If a tree falls in a forest, but two observers disagree on what exactly happened, did it really make a sound?

That is the key question which has suddenly engulfed the craft of TV measurement, as Nielsen’s admission it may not have measured pandemic TV audiences as well as beforehand has caused TV execs to worry audiences may be as much as 10% under-reported.

Amid the kerfuffle, rival Comscore senses an opportunity.

In this video interview with Beet.TV, Comscore’s chief revenue officer Carol Hinnant says a new deal inked with ViacomCBS shows TV networks are coming to value the approach of panel-informed measurement over panel-dependent measurement.

Measurement debate

“The controversy in the marketplace today is that, on a panel-based approach you’re dealing with a small sample, and you’re having to project that to the viewing behaviours,” Hinnant says.

“I think that given the sample, and the ability to recruit during the pandemic it’s caused a lot of controversy. I think that the pandemic has certainly emphasised to the marketplace the value of (TV) return-path data.

“What Comscore does, which is very different, is that we have secured return-path (viewing) data from set-top boxes for wired households, and we ingest that data. It’s our ‘massive and passive’ form of measurement that really is propelling the industry to look at Comscore as a currency.

“One in three television households in the US are contributing passive measurement. We are not asking for participation, and we’re not looking for button-pushing, we are collecting that data in a passive way, and that’s a very different approach than the panel-based approach.”

ViacomCBS extends

To prove her point, Hinnant points to news this week in which ViacomCBS an expanded renewal agreement to use Comscore’s national TV measurement currency for its news, entertainment and sports networks, enabling ViacomCBS to guarantee its traditional linear advertising campaigns.

“It’s the first time that a major media company has actually come out and said now they have currency diversity,” Hinannt says.

“There’s a choice in television measurement, and it’s not just Nielsen anymore, and Comscore is playing a huge role in that.

“The announcement here is really about Comscore reaching parity with Nielsen in terms of television measurement.”

Counting views

During the pandemic, the widespread assumption was that television viewing boomed as stay-at-home consumers swelled consumption.

That is why TV networks, flanked by their Video Advertising Bureau (VAB) representative body, recently criticized Nielsen for reporting a decline in viewing and usage during the 2020 period.

VAB complained that the number of households providing usable data to its people meter between February 2020 and February 2021 fell considerably, leading to an under-counting of true TV viewing.

Nielsen says it will continue to be scrutinized by the Media Ratings Council (MRC) but not by auditor Ernst & Young as requested by VAB.

The apparent under-measurement dropped a problem onto TV networks’ laps as they went into a critical upfront ad sales season.
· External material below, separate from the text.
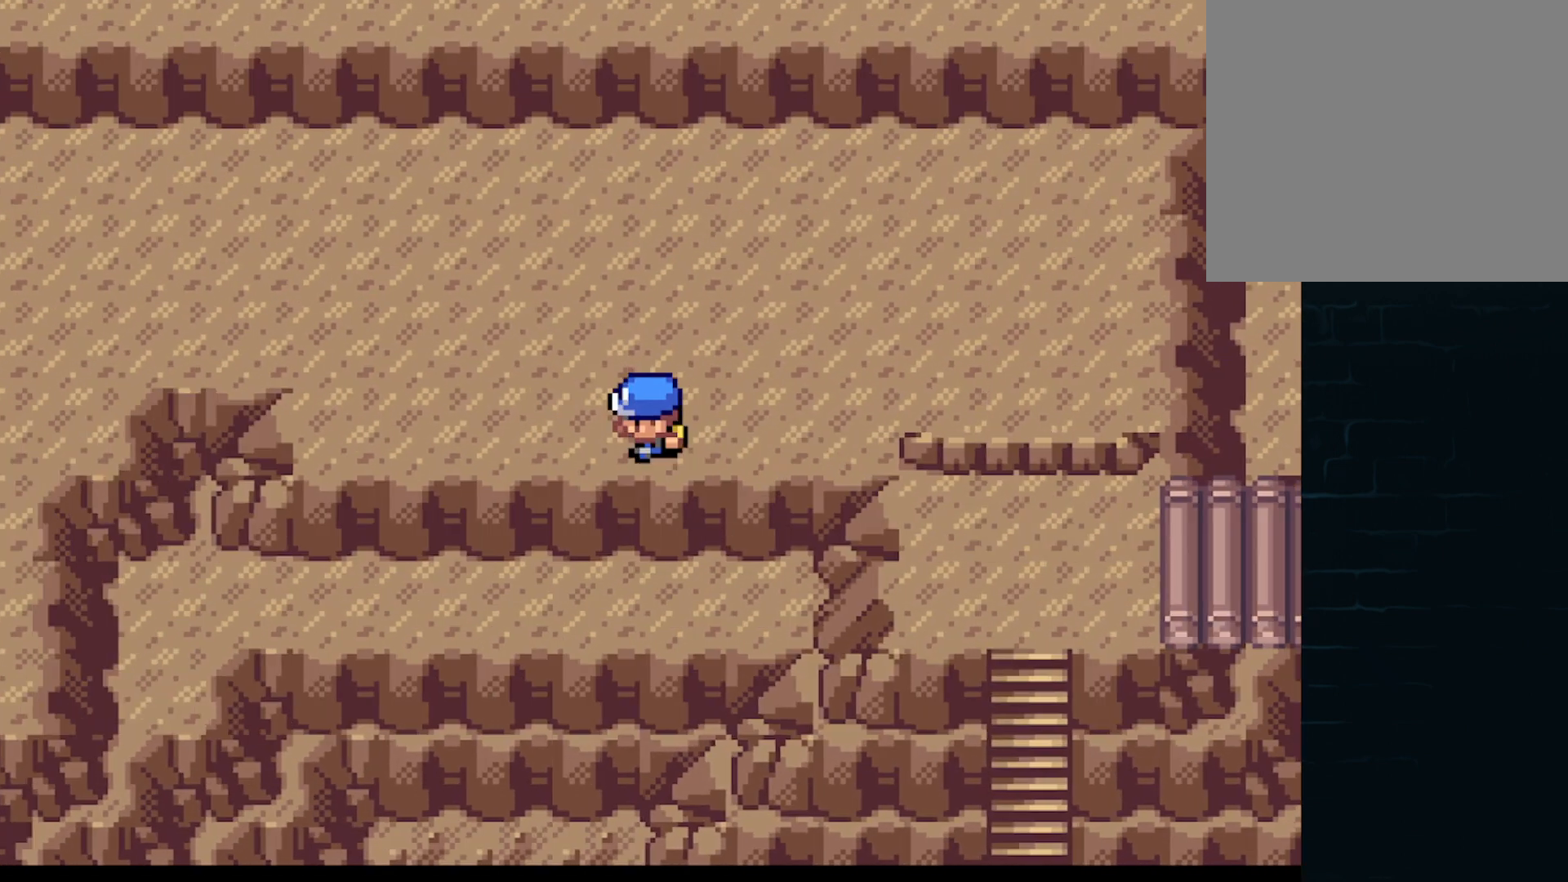
{"buttons": ["A", "DPAD_LEFT"], "left_stick": "center", "events": [[84, "DPAD_RIGHT", "down"], [84, "DPAD_UP", "up"], [292, "DPAD_DOWN", "down"], [292, "DPAD_RIGHT", "up"], [376, "DPAD_LEFT", "down"], [417, "DPAD_DOWN", "up"]]}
Concerned TV networks are now seen as exploring additional solutions.

Measurement methods

Comscore has seized on the debate.

In a blog post and lengthy analysis, it says “small samples today are extremely unstable”:

“The dynamics of panel refusal have almost certainly changed during the COVID-19 pandemic, particularly when empanelment requires in-home interviews or installation.

“Thus, even if there may have been some attempt to understand the effect of nonparticipation bias before 2020, in the pandemic and post-pandemic worlds those conclusions, particularly for methods that include in-home visits, are now largely inapplicable.”